**Apply what you read**:
(a) Using the customs valuation passage, answer each question on its own line:
(i) What discount was allowed to the purchasers referred to as wholesalers?
(ii) Which section of the Tariff Act contains the "cost of production" provision?
(iii) According to the Government's brief, how is the usual wholesale quantity determined?
(b) Translate this sentence from the customs valuation passage into Spanish: "It is an expedient, fair and workable formula, and should be equally applicable to the problem present herein."
(c) Continue the customs valuation passage from its final sentence.

**Text section**:
━━━━━━━━

It may be said that the prices to both classes were wholesale prices and in both instances the costs of packing, etc. were the same. So, the difference of 6% per centum between the respective discounts is the basis of the controversy.
Both the single judge, sitting in reappraisement, and the appellate division of the Customs Court sustained as the correct dutiable value the amount resulting from the use of the 40% discount allowed that category of purchasers referred to as wholesalers “on the theory,” as stated in the opinion of the appellate division, “that the manufacturer obtained therefrom the greater financial return and the greater portion of profits.”
In the brief on behalf of the Government before us, it is said:
*152' The importer claims that the proper value is the price at which the merchandise was sold to wholesalers, to wit, 39 shillings per dozen, less 40 per cent, plus cases and packing. The Government claims that the proper value is the price at which the merchandise was sold to retailers, to wit, 39 shillings per dozen less 33J4 per cent, plus cases and packing. The importer claims that the profit which is to be added is generally the major quantity of merchandise sold, which is represented by sales to wholesalers. The Government claims that the major •portion of sales determines “the profit which is ordinarily added * * *” and is represented by sales to retailers. The greater quantity of merchandise was sold at the entered value, whereas the greater number of sales was made at the appraised value. (Italics quoted).
It seems to be the view of counsel for the Government that determination of the profit ordinarily added under the “cost of production” provision of the “value” section (402) of the Tariff Act should be regarded as analogous to the determination of usual wholesale quantities in cases involving statutory foreign, export, and United States values.
The following is taken from the brief on behalf of the Government, the italics being quoted:
We urge that “the profit which is ordinarily added” under section 402 (f) (4), supra, should be determined in the same manner as the usual wholesale quantity is determined when the sales vary in quantities. It is an expedient, fair and workable formula, and should be equally applicable to the problem present herein. The usual wholesale quantity is determined by ascertaining the quantity at which the greatest number or major portion of sales in wholesale quantities are made. That quantity then is the usual wholesale quantity. The price at which the merchandise is freely offered for sale to all purchasers in such usual wholesale quantities is the correct dutiable value. This has been the consistent rule for a long period of time. United States v. Semon Bache & Co., 25 C. C. P. A. (Customs) 387, T. D. 49466; United States v. Mexican Products Co., 28 C. C. P. A. (Customs) 80, C. A. D. 129; and Jenkins et al. v. United States, 34 C. C. P. A. (Customs) 33, C. A. D. 341.

━━━━━━━━

**Data block**:
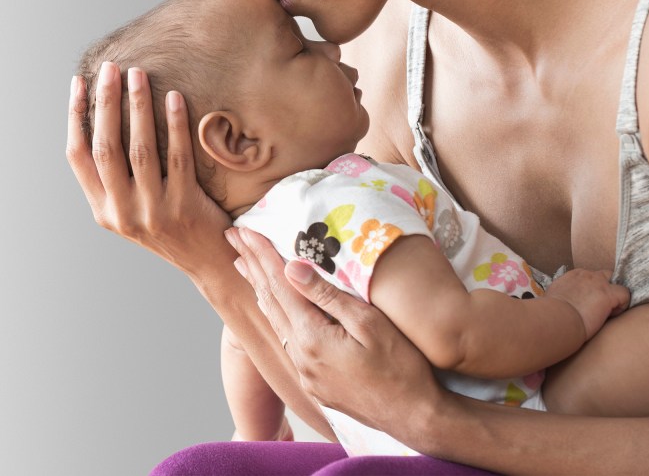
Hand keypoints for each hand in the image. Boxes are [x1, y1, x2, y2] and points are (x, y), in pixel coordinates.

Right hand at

━━━━━━━━

**Answers to each task**:
(a)
(i) 40%.
(ii) Section 402, the "value" section.
(iii) By ascertaining the quantity at which the greatest number or major portion of sales in wholesale quantities are made.

(b) Es una fórmula expedita, justa y práctica, y debería ser igualmente aplicable al problema que aquí se plantea.

(c)
The words “usual” and “ordinary” are synonymous. The word “ordinary” is defined by the lexicographers as follows:
THE OXFORD DICTIONARY:
ordinary
Sub. 4. Of common or every day occurrence;-frequent; abundant, * * * Commonly practiced or experienced; common, customary, usual.
5. Of the usual kind, such as is commonly met with, not singular or exceptional.
WEBSTER’S NEW INTERNATIONAL DICTIONARY,
2nd Edition, Unabridged
ordinary 1. Belonging to what is usual; having or taking its place according to customary occurrence or precedence; usual; normal.
Ordinarily is the adverb of ordinary and has been defined in the Oxford Dictionary as:
In ordinary manner or degree;
(1) In conformity with rule or established custom or practice; according to settled method; as a matter of regular practice or occurrence.
(2) In the ordinary or usual course of events or state of things; in most eases; usually; commonly.
*153Applying the above definition of “ordinarily” to section 402 (f) (4), supra, it would read:
* * * An addition for profit * * * equal to the profit which ordinarily, (in most eases) (usually) is added * * *.
The profit added by the manufacturer in most sales or the major portion of sales is the profit ordinarily added, as it is more indicative of the general practice of a manufacturer than determining the profit based upon quantity. * * *
It will be observed that the specific phraseology in section 402 (f) (4) pertinent to the question under immediate consideration, reads:
* * * An addition for profit * * * equal to the profit which ordinarily is added
If we understand the position of counsel for the Government aright, it is their suggestion that, based upon the definitions quoted, the phraseology be construed or interpreted as it might be if it read: “An addition for profit * * * equal to the profit which in most cases is added * * *.” That is, counsel for the Government apparently would have the court re-write the statute by interpretation and substitute “in most cases” for “ordinarily.”
In its argument immediately following the quotation, however, it is said:
The profit added by the manufacturer in most sales of the major portion of sales is the profit ordinarily added, * * * . (Italics ours)
The same view was presented before the appellant division of the Customs Court, which commented:
This argument might possess some validity if there were any authority for the substitution of the word “sales” for the word “cases.” But the cost of production statute does not refer to “sales,” and the phrase “in most cases” submits itself as readily to interpetation as “most units” or “major quantity” sold as it does to “most sales” or “the major portion of sales.”
We agree with the foregoing observation of the appellate division.
Sales or offers of sales in wholesale quantities, of course, constitute the bases upon which foreign, export and United States values, as statutorily defined, must be determined. Quantity is a statutory term and, therefore, is of the essence of the subject matter. The sales or offers must be of wholesale quantities which ordinarily are made to those generally characterized as wholesalers who usually are the primary purchasers from the manufacturers or producers. However, there may be other purchasers from the manufacturers or producers, such, for illustration, as jobbers who sell to retailers (although jobbers, as the term is generally understood, usually buy from wholesalers), and even to retailers- — that is, those who purchase to resell to consumers at retail prices. The different classes of purchasers ordinarily receive different rates of discount for obvious reasons, and in determining dutiable value, it is proper to consider all sales which are made at wholesale prices (taking the discounts into consideration) in order to determine usual wholesale quantities.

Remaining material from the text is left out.